Ng, Yee Ching, Kim, Ye Won, Lee, Jeong-Su, Lee, Sung Joon, Jung Song, Moon
The journal of microbiology 2018 v.56 no.9 pp. 683-689
Norovirus, Schizonepeta tenuifolia, antiviral agents, antiviral properties, cytotoxicity, gastroenteritis, gene expression regulation, humans, innate immunity, interferon regulatory factor-3, interferon-beta, messenger RNA, mice, phosphorylation, transcription (genetics), virus replication, viruses
Human noroviruses are the causative agents of non-bacterial gastroenteritis worldwide. The rapid onset and resolution of disease symptoms suggest that innate immune responses are critical for controlling norovirus infection; however, no effective antivirals are yet available. The present study was conducted to examine the antiviral activities of Schizonepeta tenuifolia Briquet extract (STE) against noroviruses.

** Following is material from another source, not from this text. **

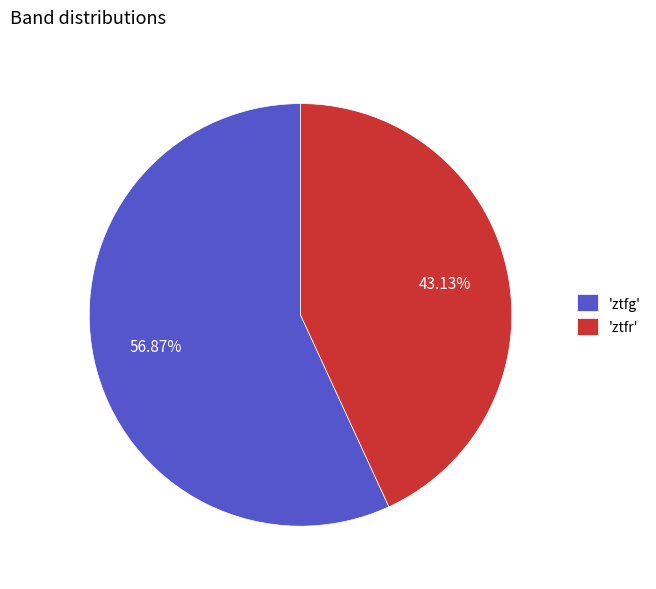

What is the ratio of the value at 'ztfr' to the value at 'ztfg'?

0.8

Treatment of human norovirus replicon-bearing HG23 cells with STE at 5 and 10 mg/ml concentrations resulted in the reduction in the viral RNA levels by 77.2% and 85.9%, respectively. STE had no cytotoxic effects on HG23 cells. Treatment of RAW 264.7 cells infected with murine norovirus 1 (MNV-1), a surrogate virus of human noroviruses, with STE at 10 and 20 µg/ml concentrations resulted in the reduction of viral replication by 58.5% and 84.9%, respectively. STE treatment induced the expression of mRNAs for type I and type II interferons in HG23 cells and upregulated the transcription of interferon-β in infected RAW 264.7 cells via increased phosphorylation of interferon regulatory factor 3, a critical transcription regulator for type I interferon production. These results suggest that STE inhibits norovirus replication through the induction of antiviral interferon production during virus replication and may serve as a candidate antiviral substance for treatment against noroviruses.